Saved data entries:
□ □ □ □ □ □ □
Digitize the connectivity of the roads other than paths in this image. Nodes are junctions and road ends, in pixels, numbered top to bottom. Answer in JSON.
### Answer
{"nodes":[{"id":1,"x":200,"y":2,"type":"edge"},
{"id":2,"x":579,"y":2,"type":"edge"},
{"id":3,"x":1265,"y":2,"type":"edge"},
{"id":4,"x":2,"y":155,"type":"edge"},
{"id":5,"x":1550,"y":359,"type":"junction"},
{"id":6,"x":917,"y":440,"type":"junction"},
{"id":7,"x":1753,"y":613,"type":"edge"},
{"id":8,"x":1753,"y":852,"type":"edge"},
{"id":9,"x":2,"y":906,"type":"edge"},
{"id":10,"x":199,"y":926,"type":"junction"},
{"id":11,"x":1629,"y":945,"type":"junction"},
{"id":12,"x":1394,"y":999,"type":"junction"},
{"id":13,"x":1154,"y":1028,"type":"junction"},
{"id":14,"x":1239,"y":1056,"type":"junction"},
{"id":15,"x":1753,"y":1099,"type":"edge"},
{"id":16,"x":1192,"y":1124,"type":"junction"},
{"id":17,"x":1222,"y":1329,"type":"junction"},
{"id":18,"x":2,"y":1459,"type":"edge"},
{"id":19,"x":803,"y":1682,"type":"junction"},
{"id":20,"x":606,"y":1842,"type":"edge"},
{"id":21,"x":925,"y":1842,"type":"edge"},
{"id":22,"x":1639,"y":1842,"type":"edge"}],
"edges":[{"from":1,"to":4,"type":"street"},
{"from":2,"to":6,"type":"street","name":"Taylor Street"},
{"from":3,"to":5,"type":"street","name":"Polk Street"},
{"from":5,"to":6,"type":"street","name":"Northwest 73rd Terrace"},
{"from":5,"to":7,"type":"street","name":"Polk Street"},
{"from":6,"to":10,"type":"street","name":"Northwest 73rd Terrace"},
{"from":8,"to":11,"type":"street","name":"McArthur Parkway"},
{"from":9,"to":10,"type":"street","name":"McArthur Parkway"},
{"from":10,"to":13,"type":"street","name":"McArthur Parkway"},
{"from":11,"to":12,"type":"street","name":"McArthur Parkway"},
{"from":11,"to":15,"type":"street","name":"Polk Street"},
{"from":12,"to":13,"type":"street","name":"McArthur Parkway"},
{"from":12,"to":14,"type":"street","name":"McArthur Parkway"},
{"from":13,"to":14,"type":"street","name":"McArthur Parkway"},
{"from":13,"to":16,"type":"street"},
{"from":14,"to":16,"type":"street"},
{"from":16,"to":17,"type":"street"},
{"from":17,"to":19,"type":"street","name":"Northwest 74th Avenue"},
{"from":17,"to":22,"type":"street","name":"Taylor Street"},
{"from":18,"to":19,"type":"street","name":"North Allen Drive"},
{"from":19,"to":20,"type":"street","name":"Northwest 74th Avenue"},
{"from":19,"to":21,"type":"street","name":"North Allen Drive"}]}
□ □ □ □ □ □ □
What is being asked: From the entries above, extract every line where the word "Northwest" appears.

Answer area:
{"from":5,"to":6,"type":"street","name":"Northwest 73rd Terrace"},
{"from":6,"to":10,"type":"street","name":"Northwest 73rd Terrace"},
{"from":17,"to":19,"type":"street","name":"Northwest 74th Avenue"},
{"from":19,"to":20,"type":"street","name":"Northwest 74th Avenue"},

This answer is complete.